**Source excerpt:**
┌──
When describing two-variable associations, a written description should always include trend, shape, strength, and which of the following? Choose the correct answer below. A. The number of pairs in the data set B. The name of the person who gathered the data C. The context of the data D. All of the above
C. The context of the data
Explain how to find the slope and intercept for the displayed output. Choose the correct answer below. The regression equation is: Armspan = -9.2 + 2.72 * Height A. The slope is the number being multiplied by Height, and the intercept is the constant divided by the sample size. B. The slope is the constant, and the intercept is the number being multiplied by Height. C. The slope is the number being multiplied by Height, and the intercept is the constant. D. The slope is the constant, and the intercept is the number being multiplied by Height divided by the sample size.
C. The slope is the number being multiplied by Height, and the intercept is the constant.
The scatterplot shows the heights of mothers and daughters. Daughter = 25.53 + 0.628*Mother Interpret the slope. Choose the correct answer below. A. For each additional inch in the daughter's height, the average mother's height increases by about 0.628 inch. B. The height of the average mother is about 0.628 times the height of the daughter. C. The height of the average daughter is about 0.628 times the height of the mother. D. For each additional inch in the mother's height, the average daughter's height increases by about 0.628 inch.
D. For each additional inch in the mother's height, the average daughter's height increases by about 0.628 inch.
└──
**Work instructions:**
a. Answer these questions using the statistics quiz:
(i) Which four features should a written description of a two-variable association always include?
(ii) What constant appears in the regression equation for Armspan?
(iii) In the equation for the heights of mothers and daughters, what number is multiplied by Mother?
b. List every variable name that appears in the regression equations in the statistics quiz.
c. Translate this sentence from the statistics quiz into Spanish: "The scatterplot shows the heights of mothers and daughters."

**Data segment:**
┌──
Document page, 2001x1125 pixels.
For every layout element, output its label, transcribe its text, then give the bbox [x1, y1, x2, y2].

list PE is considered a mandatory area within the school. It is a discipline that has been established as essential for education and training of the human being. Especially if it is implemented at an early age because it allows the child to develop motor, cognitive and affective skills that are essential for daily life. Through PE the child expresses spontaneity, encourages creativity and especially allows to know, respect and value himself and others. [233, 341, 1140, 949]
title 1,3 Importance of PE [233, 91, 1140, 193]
└──
**Answers in order:**
a.
(i) Trend, shape, strength, and the context of the data.
(ii) -9.2
(iii) 0.628

b. Armspan, Height, Daughter, Mother

c. El diagrama de dispersión muestra las estaturas de madres e hijas.